For the grand kids’ Valentine, I decided to make a pull-apart cake. This cake is made from mini-cupcakes; I invite you to look at the article I wrote about making the mini-cupcakes if you are interested in making the cupcakes richer than they would normally be coming from a cake mix box. Otherwise, you need to use a little more of the cake mix to get the 36 mini-cupcakes;
I can no longer find the article that tells what I used before I started making the richer version of cupcakes as formulated by Blake’s Decorette Shop. I believe that I weighed out half of the cake mix, and then divided the water and oil in half, and used 2 eggs- you can’t divide 3 eggs in half. Anyway, as I remember this gave me enough batter for 36 mini-cupcakes. Now, I am using the recipe in the Mini-Cupcakes article mentioned above. It only uses a quarter of the box of cake mix.
I used a “Triple Chocolate” cake mix; after all, Valentines Day is all about chocolate, and so I felt it appropriate to make the cake chocolate.
This photo shows the layout of the cupcakes to make the Valentine heart. There are 25 cupcakes in the heart, so you will have extras. One thing I like to do with the extras is to place them around the edges of the cake board as individual items and not as part of the basic design. Otherwise, I would have a lot of left over cupcakes that I would end up eating, and I don’t need to do that.
I used a butter cream frosting on the cupcakes; the frosting is thick enough to fill the gaps between cupcakes. Then I used white butter cream frosting to pipe lace around the heart, and to pipe the letters on the heart.
This should be my final birthday cake for a few months. When I asked Alli what she wanted, the answer was a rabbit pull-apart chocolate cake. That describes what you see here.
The concept of pull-apart cake is that the decoration is layered on top of bunched cupcakes so that people can reach under the decoration and grab a individual cupcake to eat. The frosting decoration breaks off and goes with the cupcake.

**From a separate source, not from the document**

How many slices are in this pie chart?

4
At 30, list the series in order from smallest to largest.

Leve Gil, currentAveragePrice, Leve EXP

For this cake, I used the mini-cupcakes as they would fit tighter together and leave fewer gaps to be bridged by the frosting. For the frosting, I made a basic butter cream, but added 1/4 cup of cocoa powder (to two cups of confectioner’s sugar) to give the frosting a chocolate taste. The trick is that then you need to add more liquid; the cocoa powder drys the frosting out and makes it very difficult to spread or even to stick.

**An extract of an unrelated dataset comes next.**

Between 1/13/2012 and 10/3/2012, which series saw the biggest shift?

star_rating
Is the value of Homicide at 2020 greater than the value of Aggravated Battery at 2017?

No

The entire process starts with a search for a suitable shape. I found the bunny head, and then had to do the engineering to enlarge it to the size of a 1/4 sheet cake; you probably know the process of drawing squares on both the picture and the blank paper, then duplicating where the lines of the picture cross the lines of the squares that were added. I then used a compass to draw circles of the size of a regular cupcake, and when they didn’t seem very tight, circles of the size of mini-cupcakes. The final proof is when the cupcakes are baked to see how they really fit- and it is never quite like all the circles that were drawn to make decisions.
Since it was a rabbit cake, I decided to get the Easter molds out and make some chocolate rabbits in tempered dark chocolate. And I also had a few regular size cupcakes left over from the Halloween witches which I frosted, put the chocolate rabbits on, and put on the 1/4 sheet board with the pull-apart rabbit.
To try to get some differentiation into the frosting, I powdered the face with ground up chocolate sprinkles dust, and then I piped “hair” over the rest of the chocolate frosting. I guess that makes the cake “Hairy Hare”.